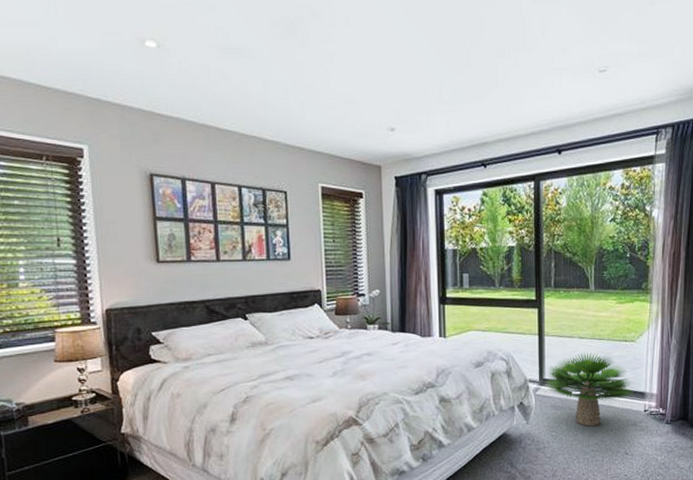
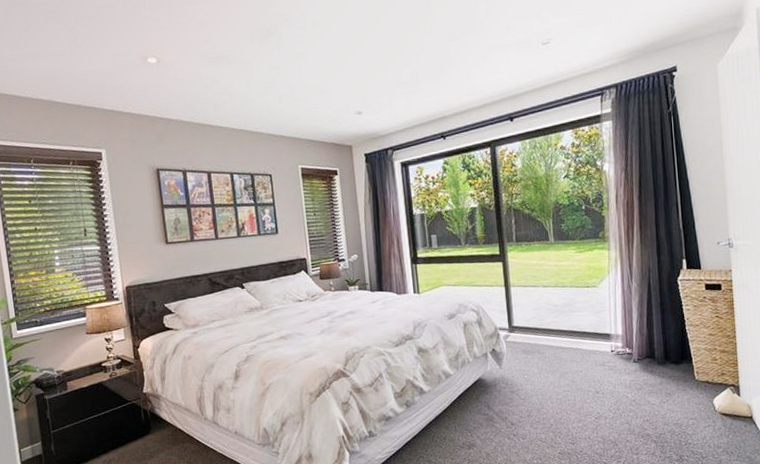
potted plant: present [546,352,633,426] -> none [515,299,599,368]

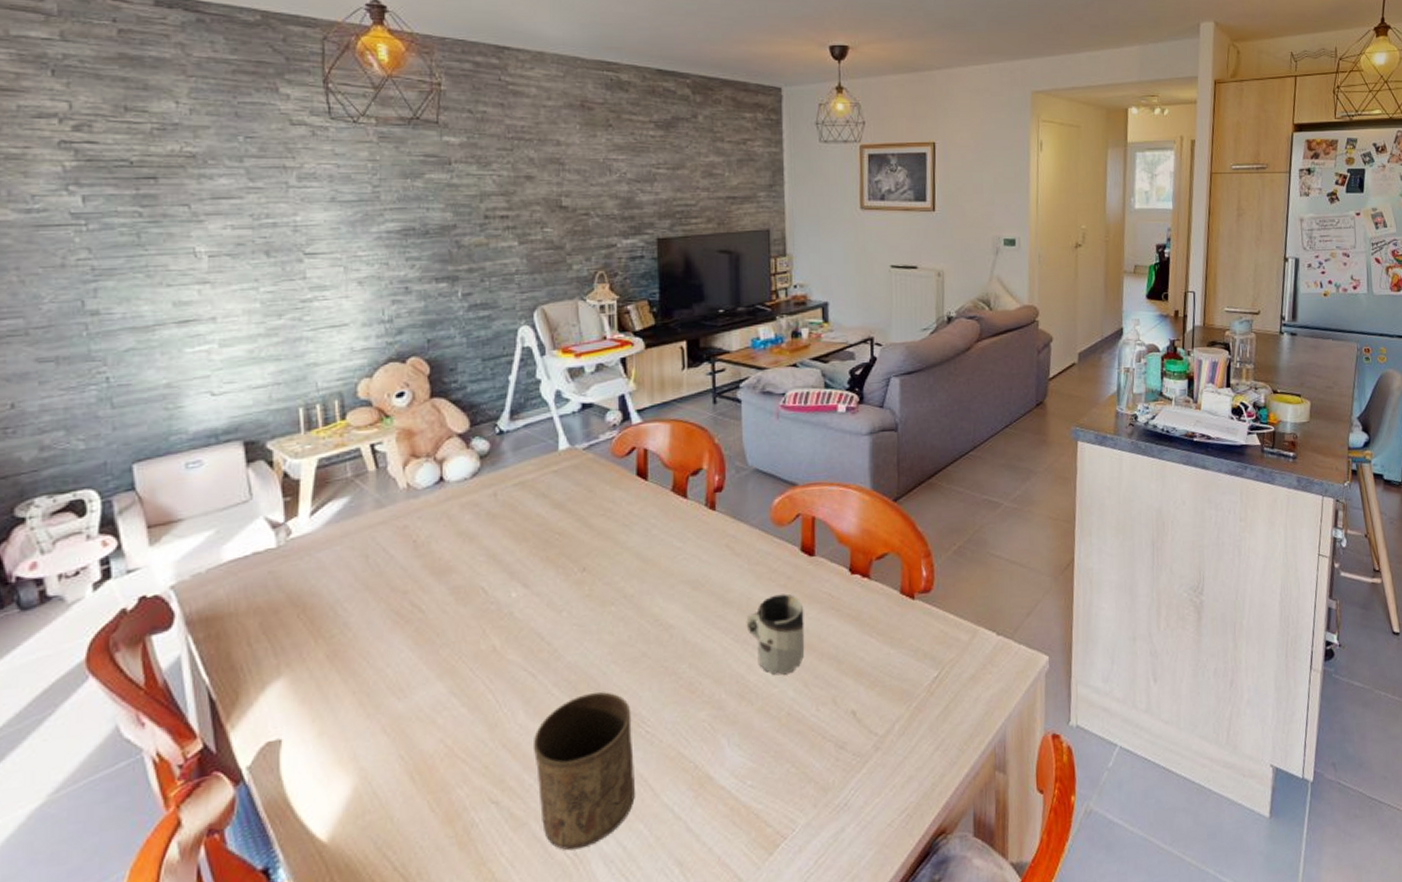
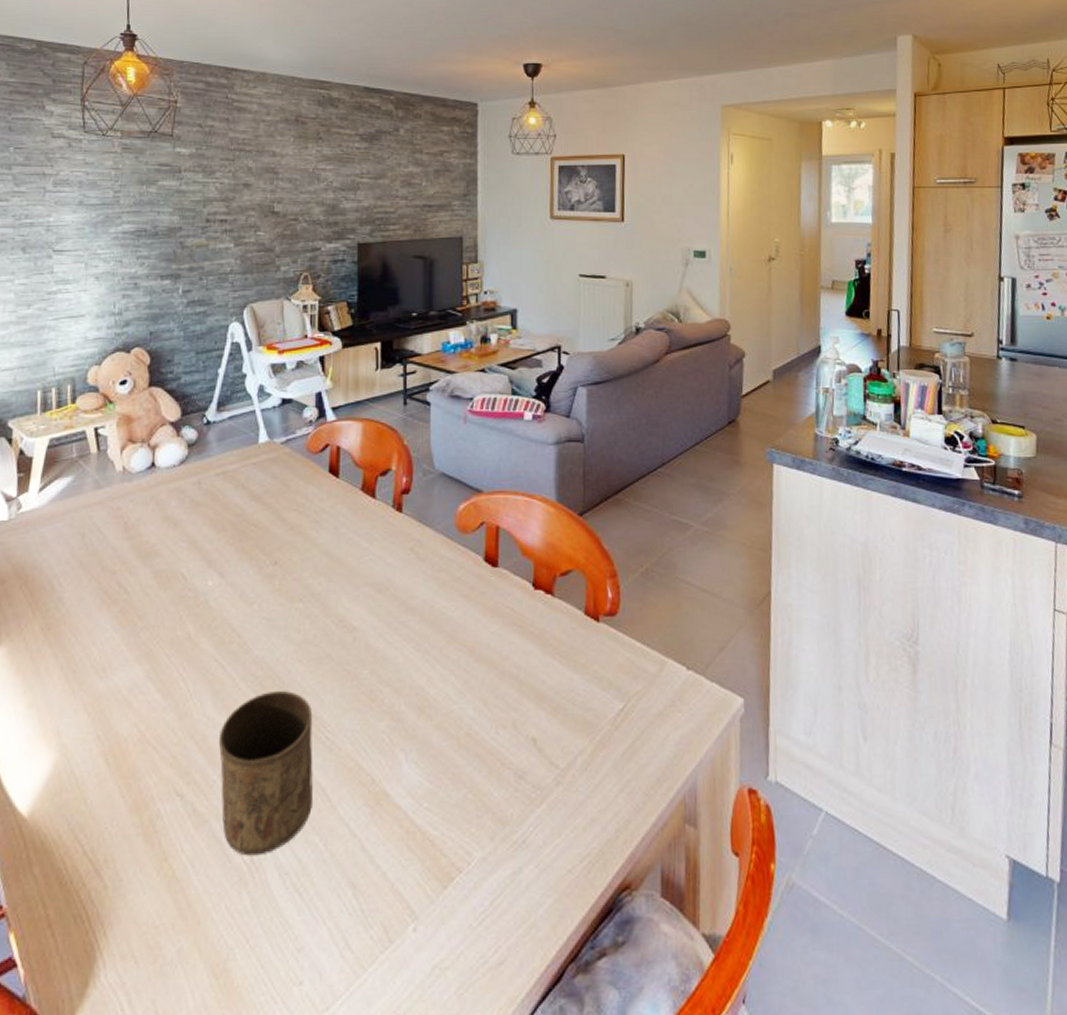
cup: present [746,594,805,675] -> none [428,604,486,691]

##############################

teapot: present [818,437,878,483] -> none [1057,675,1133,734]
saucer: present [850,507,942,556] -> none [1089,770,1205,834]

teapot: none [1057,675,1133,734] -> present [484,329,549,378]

##############################

TASK DETAILS:
Everything above from the line that has "potted plant: present" down to the line that has "cup: present [746,594,805,675]" should be output exactly, with both of those lines included. Leave the pictures behind.

WRITTEN SOLUTION:
potted plant: present [546,352,633,426] -> none [515,299,599,368]

cup: present [746,594,805,675] -> none [428,604,486,691]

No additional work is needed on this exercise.